What is a tokenizer and why does it matter for AI models?
Introduction
Imagine you're trying to teach a computer to understand human language. You might think that if you give it a sentence like "The cat sat on the mat," it would immediately understand what that means. But computers don't understand words the way we do. They need everything broken down into smaller pieces they can work with.
This is where tokenizers come in.
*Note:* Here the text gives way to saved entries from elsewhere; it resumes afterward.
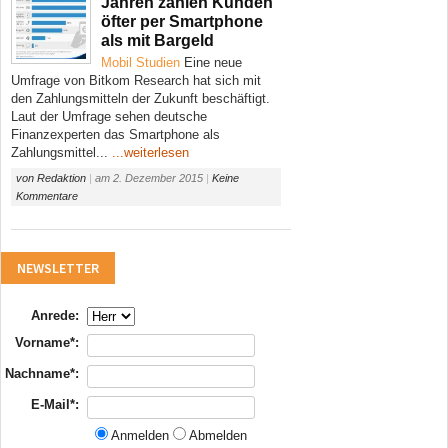
Jahren zahlen Kunden
öfter per Smartphone
als mit Bargeld
Mobil
Studien
Eine neue
Umfrage von Bitkom Research hat sich mit
den Zahlungsmitteln der Zukunft beschäftigt.
Laut der Umfrage sehen deutsche
Finanzexperten das Smartphone als
Zahlungsmittel...
...weiterlesen
von
Redaktion
|
am
2. Dezember 2015
|
Keine
Kommentare
NEWSLETTER
Anrede:
Vorname*:
Nachname*:
E-Mail*:
Anmelden
Abmelden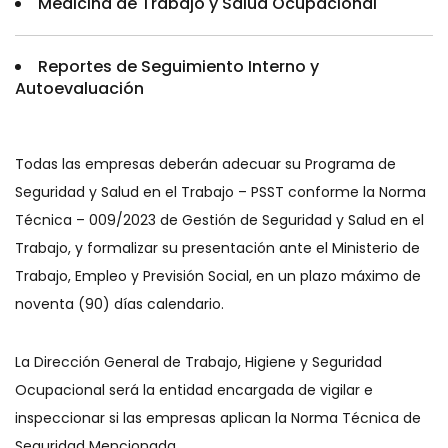
Medicina de Trabajo y Salud Ocupacional
Reportes de Seguimiento Interno y
Autoevaluación
Todas las empresas deberán adecuar su Programa de
Seguridad y Salud en el Trabajo – PSST conforme la Norma
Técnica – 009/2023 de Gestión de Seguridad y Salud en el
Trabajo, y formalizar su presentación ante el Ministerio de
Trabajo, Empleo y Previsión Social, en un plazo máximo de
noventa (90) días calendario.
La Dirección General de Trabajo, Higiene y Seguridad
Ocupacional será la entidad encargada de vigilar e
inspeccionar si las empresas aplican la Norma Técnica de
Seguridad Mencionada.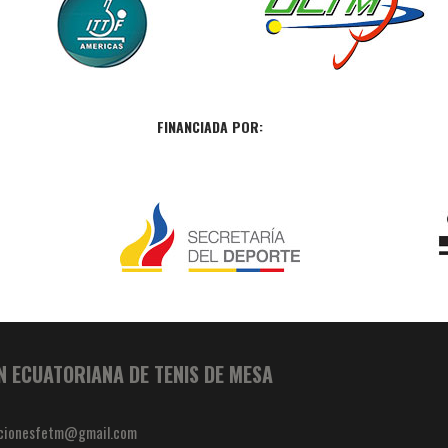
FINANCIADA POR:
N ECUATORIANA DE TENIS DE MESA
cionesfetm@gmail.com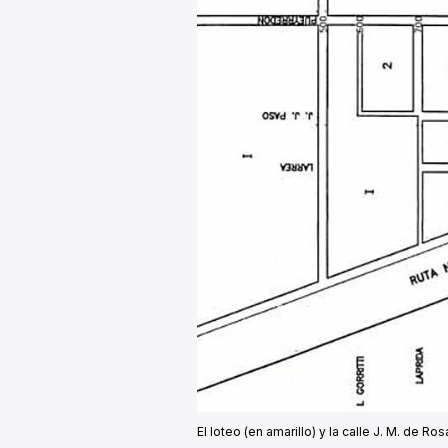
El loteo (en amarillo) y la calle J. M. de Ro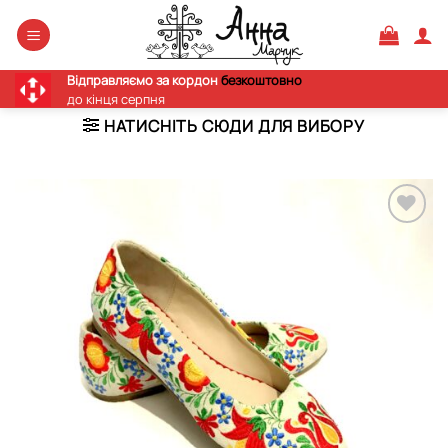
Skip
to
content
Відправляємо за кордон
безкоштовно
до кінця серпня
НАТИСНІТЬ СЮДИ ДЛЯ ВИБОРУ
Додати
виріб у
вибране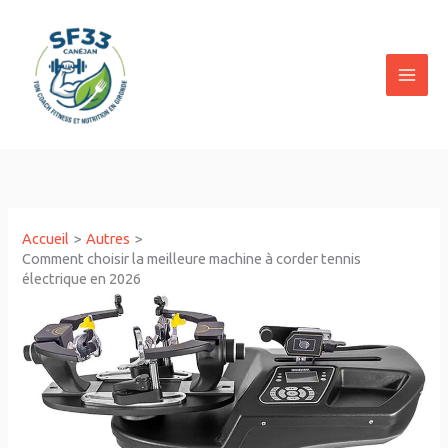
Aller
au
contenu
Accueil
Autres
Comment choisir la meilleure machine à corder tennis
électrique en 2026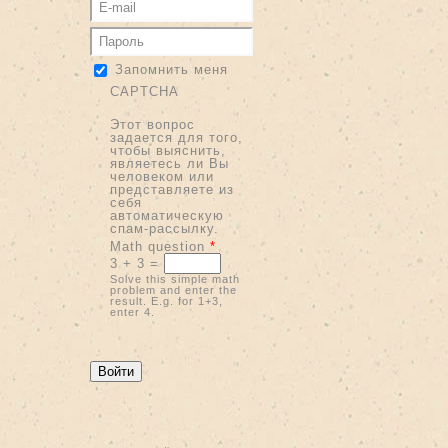
Запомнить меня
CAPTCHA
Этот вопрос
задается для того,
чтобы выяснить,
являетесь ли Вы
человеком или
представляете из
себя
автоматическую
спам-рассылку.
Math question
*
3 + 3 =
Solve this simple math
problem and enter the
result. E.g. for 1+3,
enter 4.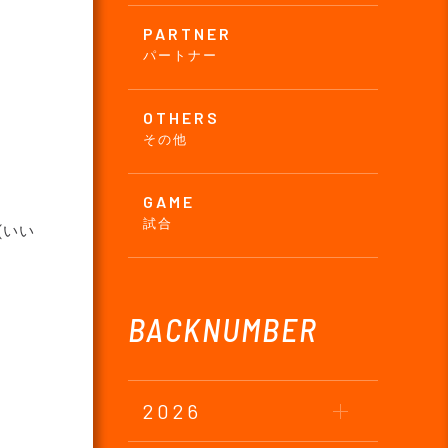
PARTNER
パートナー
OTHERS
その他
GAME
試合
(いい
BACKNUMBER
2026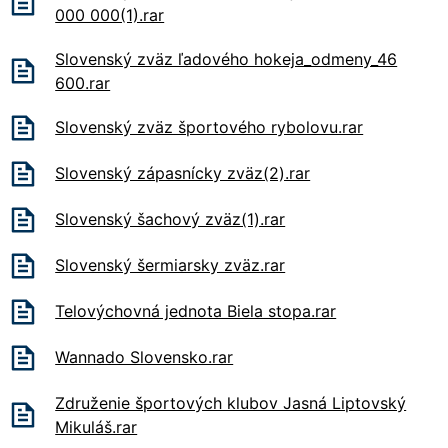
000 000(1).rar
Slovenský zväz ľadového hokeja_odmeny_46
600.rar
Slovenský zväz športového rybolovu.rar
Slovenský zápasnícky zväz(2).rar
Slovenský šachový zväz(1).rar
Slovenský šermiarsky zväz.rar
Telovýchovná jednota Biela stopa.rar
Wannado Slovensko.rar
Združenie športových klubov Jasná Liptovský
Mikuláš.rar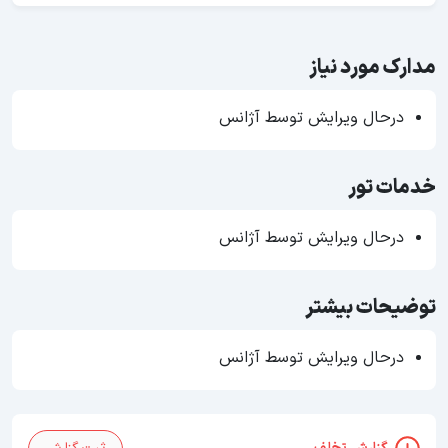
مدارک مورد نیاز
درحال ویرایش توسط آژانس
خدمات تور
درحال ویرایش توسط آژانس
توضیحات بیشتر
درحال ویرایش توسط آژانس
A tokenizer is like a translator that takes human language and breaks it into tiny pieces called tokens. These tokens are the building blocks that AI models use to process and understand text.
What is a Tokenizer?
Think of a tokenizer like a chef who needs to chop ingredients into small, manageable pieces. Just as a chef might chop a carrot into tiny cubes, a tokenizer takes a sentence and splits it into smaller parts. These parts can be words, parts of words, punctuation, or even individual characters.
For example, the sentence "I love AI" might be broken down into these tokens:
- I
- love
- AI
But for more complex sentences, the tokenizer might split things differently. Consider "The quick brown fox jumps over the lazy dog." This might become:
- The
- quick
- brown
- fox
- jumps
- over
- the
- lazy
- dog
How Does a Tokenizer Work?
Tokenizers work using different methods, but most modern ones use a technique called byte pair encoding (BPE). This is a fancy way of saying they look for the most common patterns in the text and then group those patterns together.
For instance, if the tokenizer sees that "ing" often appears at the end of words, it might decide to treat "ing" as a single token instead of three separate characters. This helps reduce the number of tokens needed to represent common patterns.
But here's the catch: when tokenizer developers make changes to their system, they might decide to split text differently. This can dramatically change how many tokens a piece of text requires.
Why Does This Matter for AI Pricing?
When you use an AI model, you usually pay based on the number of tokens it processes. It's like paying for each ingredient you use in a recipe.
Now, let's look at what happened with Anthropic's Claude Opus model. They kept the price per token the same, but when they updated their tokenizer in version 4.7, it started breaking text into up to 47% more tokens than before. This means that even though the price per token stayed the same, each request ended up costing significantly more because more tokens were being used.
Let's use a real-world example:
- Before: A 100-word sentence was broken into 120 tokens
- After: The same sentence is now broken into 176 tokens (47% more)
If the price is $0.01 per token, that means:
- Before: $1.20 for the sentence
- After: $1.76 for the same sentence
So even though the price per token didn't change, the total cost went up because more tokens were needed.
Key Takeaways
- A tokenizer breaks text into smaller pieces called tokens that AI models can process
- Changes to tokenizer algorithms can dramatically increase the number of tokens needed for the same text
- Even if the price per token stays the same, more tokens mean higher total costs
- Understanding tokenization helps explain why AI costs can seem to increase without any price changes
This is a simple but important concept in AI. As AI becomes more common in our daily lives, understanding how these systems work can help us make better decisions about how we use them and how much we pay for them.